→ REQUIRED WORK
Every line that contains "each" must be located and copied from the data.

-=-=-=-=-

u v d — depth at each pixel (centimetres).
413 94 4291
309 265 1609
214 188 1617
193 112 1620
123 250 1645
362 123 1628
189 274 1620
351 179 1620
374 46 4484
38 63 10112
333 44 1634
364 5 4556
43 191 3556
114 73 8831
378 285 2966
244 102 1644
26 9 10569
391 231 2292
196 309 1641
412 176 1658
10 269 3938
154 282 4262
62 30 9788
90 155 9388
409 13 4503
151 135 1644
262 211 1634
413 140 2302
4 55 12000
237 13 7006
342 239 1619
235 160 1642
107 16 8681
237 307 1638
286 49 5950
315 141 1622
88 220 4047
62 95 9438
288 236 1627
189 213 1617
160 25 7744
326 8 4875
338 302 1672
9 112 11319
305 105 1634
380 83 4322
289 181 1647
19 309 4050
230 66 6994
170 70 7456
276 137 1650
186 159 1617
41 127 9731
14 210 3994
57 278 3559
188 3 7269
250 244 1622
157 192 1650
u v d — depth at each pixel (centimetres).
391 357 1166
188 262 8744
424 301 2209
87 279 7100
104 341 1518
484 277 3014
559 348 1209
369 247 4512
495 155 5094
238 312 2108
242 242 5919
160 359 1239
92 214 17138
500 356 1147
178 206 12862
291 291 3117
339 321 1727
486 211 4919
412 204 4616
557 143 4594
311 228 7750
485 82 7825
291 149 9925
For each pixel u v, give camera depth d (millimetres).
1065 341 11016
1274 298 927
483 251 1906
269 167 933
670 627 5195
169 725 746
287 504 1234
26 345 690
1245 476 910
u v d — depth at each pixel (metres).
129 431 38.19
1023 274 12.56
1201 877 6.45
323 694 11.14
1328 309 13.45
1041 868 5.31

-=-=-=-=-

→ RESULT OF THE TASK
u v d — depth at each pixel (centimetres).
u v d — depth at each pixel (centimetres).
For each pixel u v, give camera depth d (millimetres).
u v d — depth at each pixel (metres).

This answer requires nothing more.